Dois dos principais nomes à eleição do Congresso, Renan Calheiros e Henrique Eduardo Alves, são do PMDB. Ambos são também acusados de corrupção. Existe uma relação entre o partido e a corrupção?
Com o golpe militar de 64, houve a dissolução dos partidos para a criação de um sistema bipartidário. A Arena era formada pelos grandes oligarcas regionais. Eles abarcaram os cargos parlamentares, que por sua vez serviam apenas de intermediários de recursos para sustentar o presidente militar. O MDB ficou com a sobra dessas oligarquias. No fim da ditadura, o MDB, agora já transformado em PMDB, para ganhar o apoio das oligarquias da Arena em sua chapa, lançou José Sarney como vice de Tancredo Neves. Sarney foi um oligarca importante durante o regime; e ele locupletou todos os outros oligarcas ligados à sua sustentação [na Presidência]. Então o PMDB se tornou o grande partido oligárquico nacional, que expandiu suas bases para o Brasil inteiro e instalou no Congresso o “centrão” e sua política de dar para receber.
Como essa política é transmitida para os políticos de hoje?
O Renan Calheiros, por exemplo, era um militante do PCdoB, político de esquerda que começou a romper com o ideário socialista quando se aliou a Fernando Collor, representante da oligarquia de Alagoas. Depois, quando foi eleito senador, se uniu a José Sarney. Ele é herdeiro da oligarquia nacional e aprendeu muito bem a política de dar para receber. Além disso, desde Orestes Quércia, em 1994, o PMDB nunca mais apresentou um candidato à Presidência. Isso é estratégico porque qualquer partido grande sabe que não terá um concorrente no PMDB, mas terá que pagar o preço de seu apoio no Congresso com cargos. Então é possível entender por que Renan saiu da presidência do Senado por acusação de corrupção [em 2007] e por que volta agora sob a mesma acusação. Não há senador que não deva algum favor a Renan.
A conscientização da opinião pública sobre a corrupção tem alguma mudança prática no cotidiano político?

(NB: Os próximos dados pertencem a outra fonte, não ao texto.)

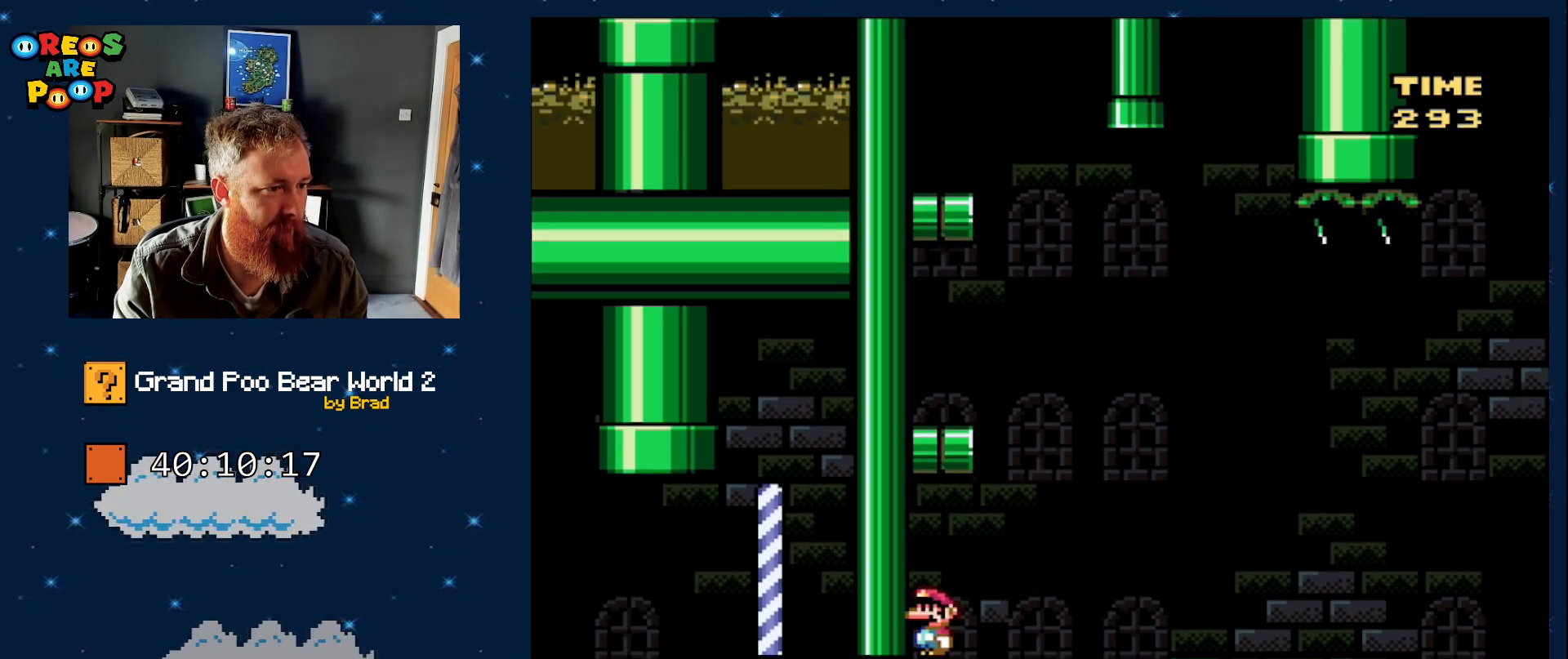
{"buttons": ["Y"], "events": []}
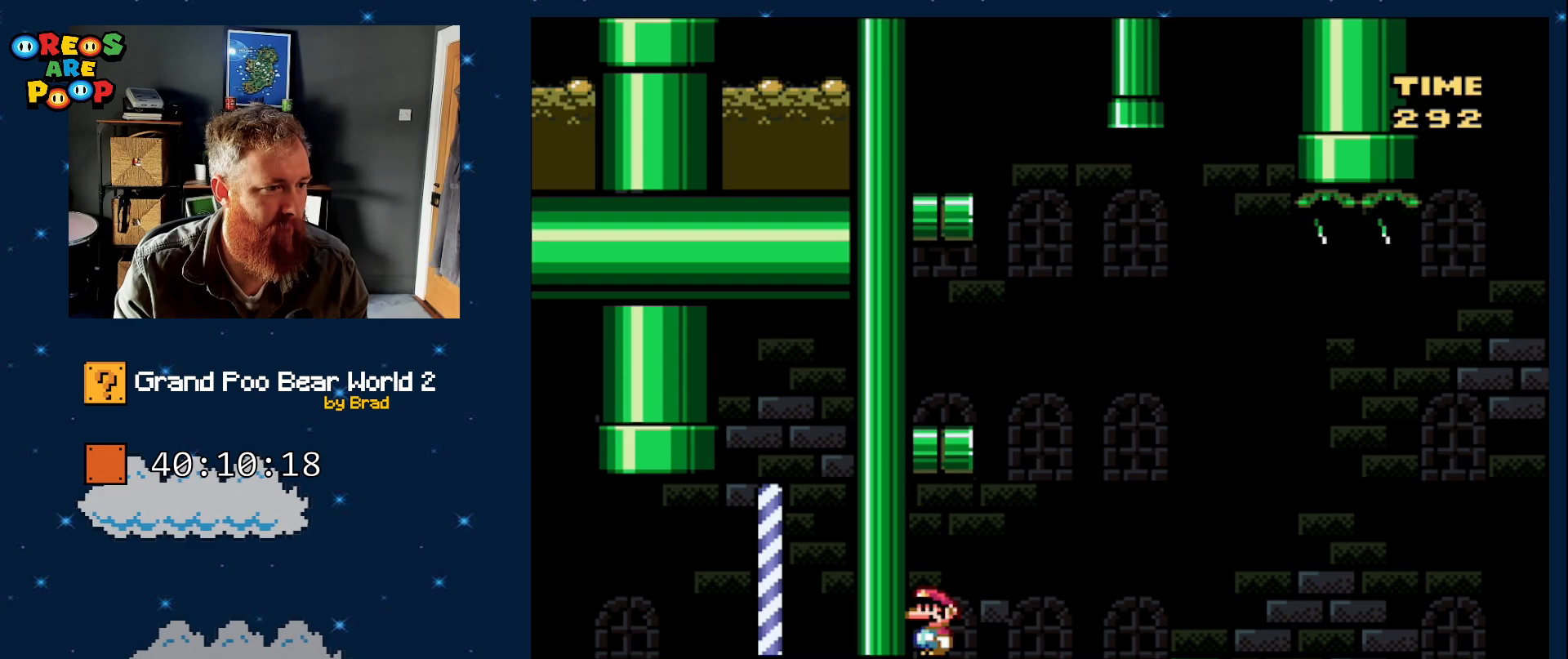
{"buttons": ["Y", "DPAD_RIGHT"], "events": [[317, "DPAD_RIGHT", "down"]]}
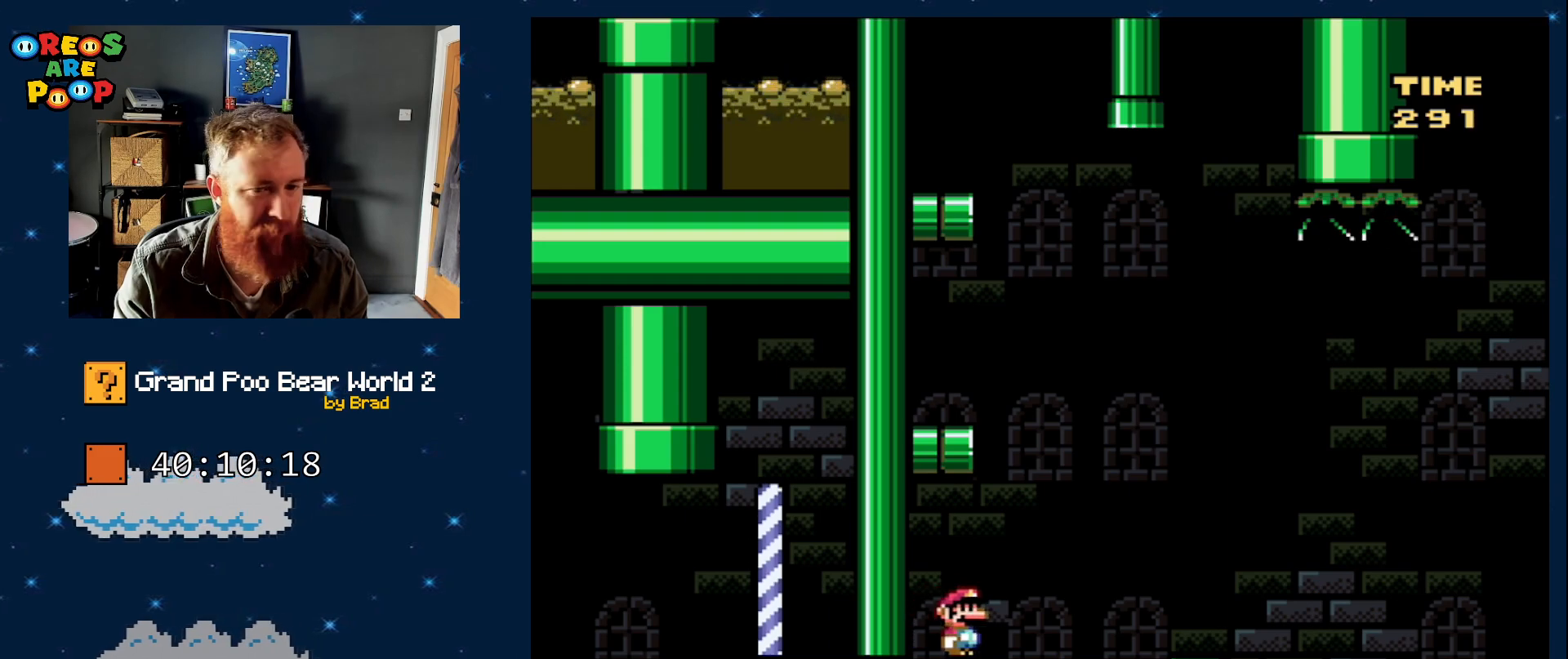
{"buttons": ["B", "Y", "DPAD_LEFT"], "events": [[100, "B", "down"], [133, "DPAD_RIGHT", "up"], [150, "DPAD_LEFT", "down"]]}
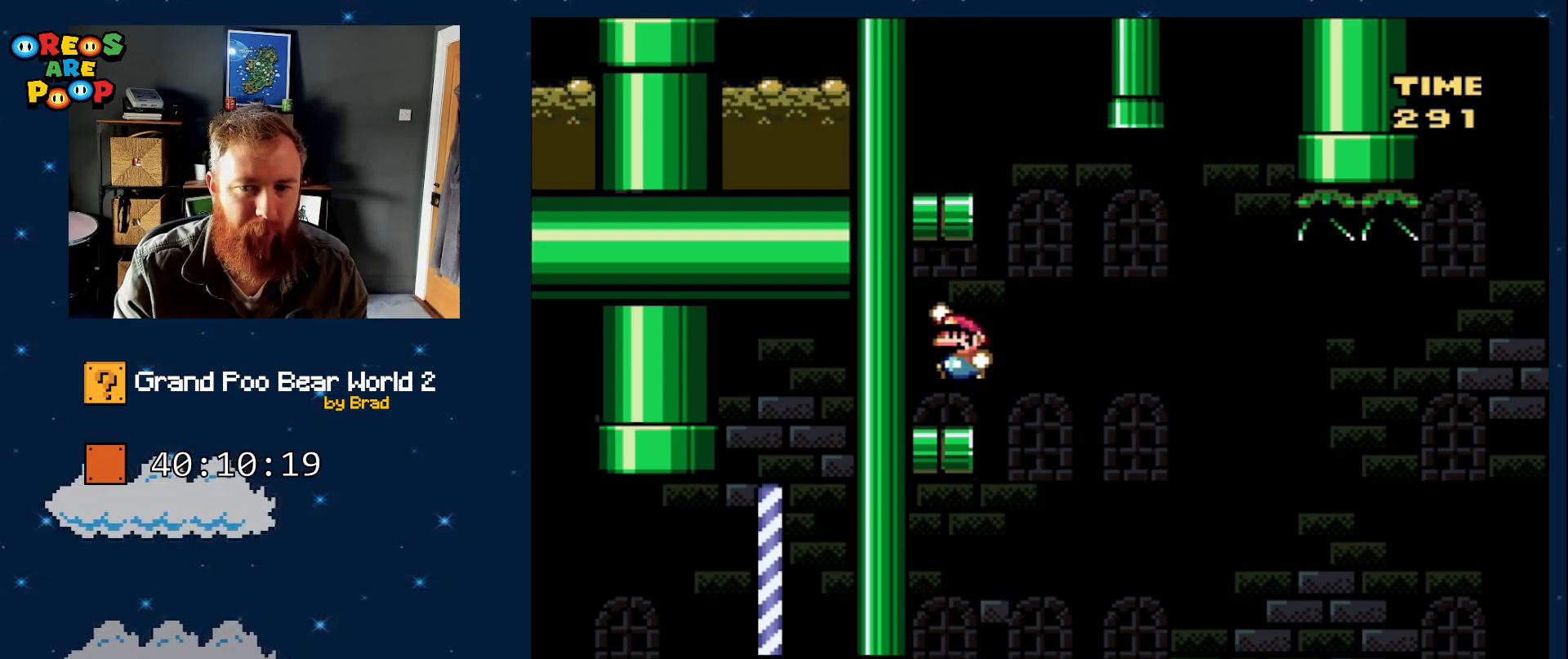
{"buttons": ["B", "Y", "DPAD_LEFT"], "events": [[67, "B", "up"], [100, "DPAD_LEFT", "up"], [183, "DPAD_RIGHT", "down"], [367, "B", "down"], [433, "DPAD_RIGHT", "up"], [500, "DPAD_LEFT", "down"]]}
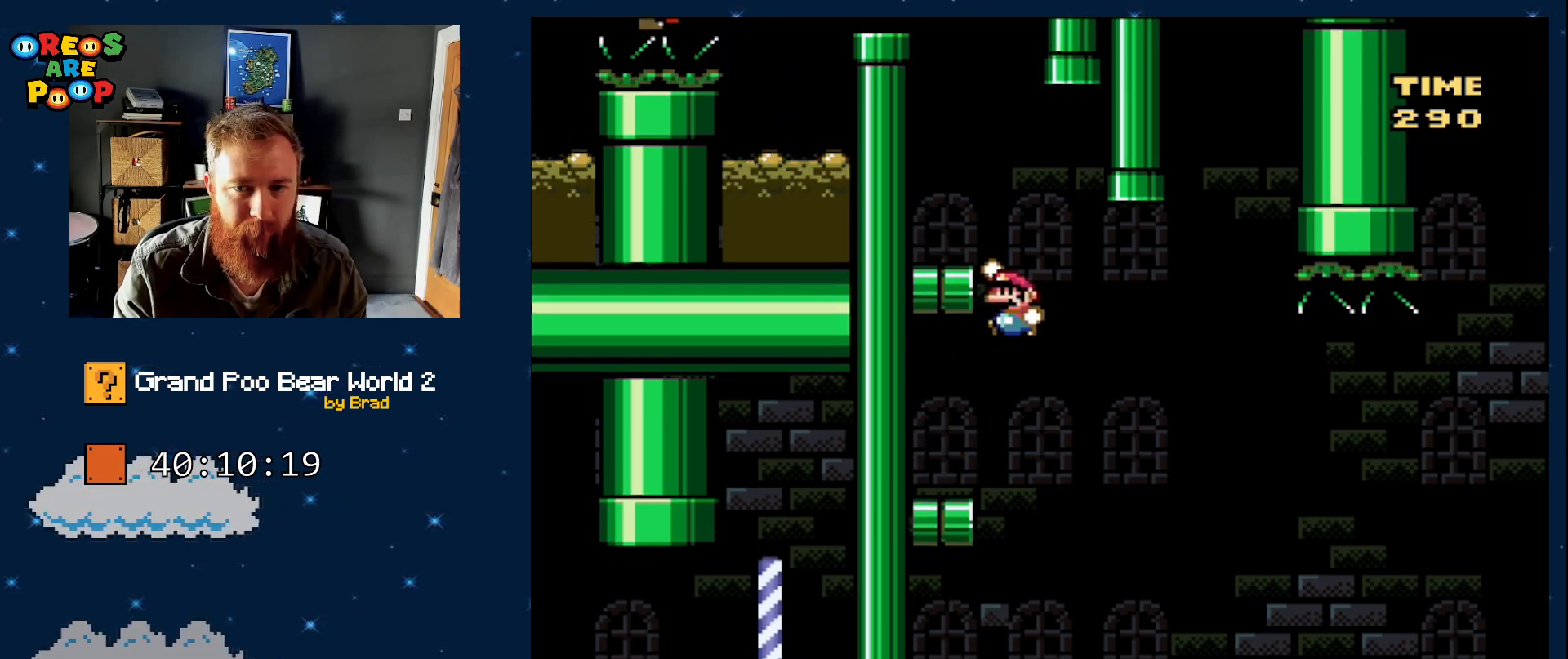
{"buttons": ["Y", "DPAD_RIGHT"], "events": [[333, "B", "up"], [450, "DPAD_LEFT", "up"], [500, "DPAD_RIGHT", "down"]]}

O que falta são análises estruturais. Nós somos muito presos aos resultados e muito pouco afeitos a pesquisar o funcionamento da máquina pública. Nossa visão do processo corruptivo é diacrônica [não tem sincronia]. Um escândalo em um dia, depois outro, depois outro... Essa sucessão de eventos cria um certo desânimo na opinião pública e deixa a imprensa e a polícia cansadas de correr atrás sempre das mesmas coisas. Essa dimensão nos faz esquecer que a corrupção é um sistema e como tal é sincrônica. No mesmo momento em que um escândalo estoura, toda uma rede está acontecendo ao mesmo tempo. O Renan não é corrupto porque é mau, mas sim porque essa é a única forma de fazer política no Brasil. E isso passa por uma cumplicidade do eleitor que observa apenas os resultados.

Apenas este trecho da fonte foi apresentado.